Minimal end-to-end wrap(...) wiring

from abxbus import BaseEvent, EventBus, events_suck

class CreateUserEvent(BaseEvent[str]):
    name: str
    age: int

class UpdateUserEvent(BaseEvent[bool]):
    id: str
    age: int | None = None

class UserService:
    def __init__(self) -> None:
        self.users: dict[str, dict[str, int | str]] = {}

    async def on_create(self, event: CreateUserEvent) -> str:
        user_id = f'user-{event.age}'
        self.users[user_id] = {'id': user_id, 'name': event.name, 'age': event.age}
        return user_id

    async def on_update(self, event: UpdateUserEvent) -> bool:
        if event.id not in self.users:
            return False
        if event.age is not None:
            self.users[event.id]['age'] = event.age
        return True

bus = EventBus('SDKBus')
service = UserService()

bus.on(CreateUserEvent, service.on_create)
bus.on(UpdateUserEvent, service.on_update)

SDKClient = events_suck.wrap('SDKClient', {
    'create': CreateUserEvent,
    'update': UpdateUserEvent,
})
client = SDKClient(bus=bus)

user_id = await client.create(name='bob', age=45, nickname='bobby')
updated = await client.update(id=user_id, age=46, source='sync')
Related docs:

2) Pain: eventual consistency headaches

If your mental model is “I called something, I need a result now,” pure fire-and-forget event flows can feel stressful. Two patterns reduce that stress:
  • request/response on one bus with direct return values (event_result() after now({first_result: true}) / wait({first_result: true}))
  • immediate execution for nested calls inside handlers (RPC-style queue-jump)
These patterns feel function-like for in-process flows. If you later move a step across process/network boundaries (bridges), treat that edge as eventually consistent again. Immediate execution docs: Immediate Execution (RPC-style)

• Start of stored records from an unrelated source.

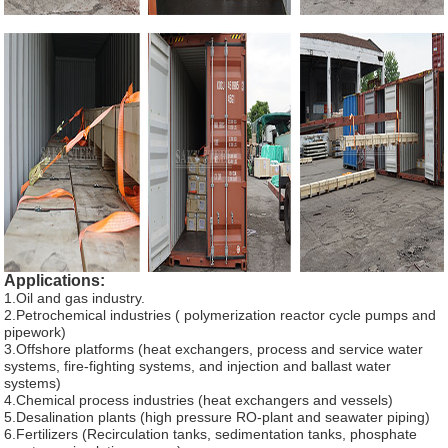
Applications:
1.Oil and gas industry.
2.Petrochemical industries ( polymerization reactor cycle pumps and
pipework)
3.Offshore platforms (heat exchangers, process and service water
systems, fire-fighting systems, and injection and ballast water
systems)
4.Chemical process industries (heat exchangers and vessels)
5.Desalination plants (high pressure RO-plant and seawater piping)
6.Fertilizers (Recirculation tanks, sedimentation tanks, phosphate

Nested request/response with immediate execution

class CheckoutEvent(BaseEvent[str]):
    order_id: str

class ChargeCardEvent(BaseEvent[str]):
    order_id: str

async def on_checkout(event: CheckoutEvent) -> str:
    child = event.emit(ChargeCardEvent(order_id=event.order_id))
    await child.now()                       # immediate path while inside handler
    receipt_id = await child.event_result()
    return receipt_id

async def on_charge(event: ChargeCardEvent) -> str:
    return f'receipt-{event.order_id}'
Related docs:

3) Pain: defining signatures multiple times

You can keep one source of truth for payload shapes and reuse it in implementation code.

One source of truth examples

Use implementation function signatures as the source of truth, then generate event classes from them.
from abxbus import EventBus, events_suck
from pydantic import validate_call

@validate_call
def create_user(id: str | None, name: str, age: int) -> str:
    return f'{name}-{age}'

@validate_call
def update_user(id: str, age: int | None = None, **extra) -> bool:
    return True

events = events_suck.make_events({
    'UserCreateEvent': create_user,
    'UserUpdateEvent': update_user,
})

bus = EventBus('LegacyBus')
bus.on(events.UserCreateEvent, events_suck.make_handler(create_user))
bus.on(events.UserUpdateEvent, events_suck.make_handler(update_user))

UserClient = events_suck.wrap('UserClient', {'create': events.UserCreateEvent, 'update': events.UserUpdateEvent})
client = UserClient(bus=bus)
Related docs:

Migration playbook

  1. Start with wrap(...) to clean up call-site boilerplate first.
  2. Use immediate execution patterns where you need function-call-like request/response behavior.
  3. Consolidate types with @validate_call (Python) or z.infer (TypeScript) to avoid signature drift.
  4. Add timeouts/retry policies where needed, instead of forcing eventual-consistency semantics everywhere.
You do not need to choose between clean DX and events. You can keep method-shaped APIs and adopt event internals incrementally.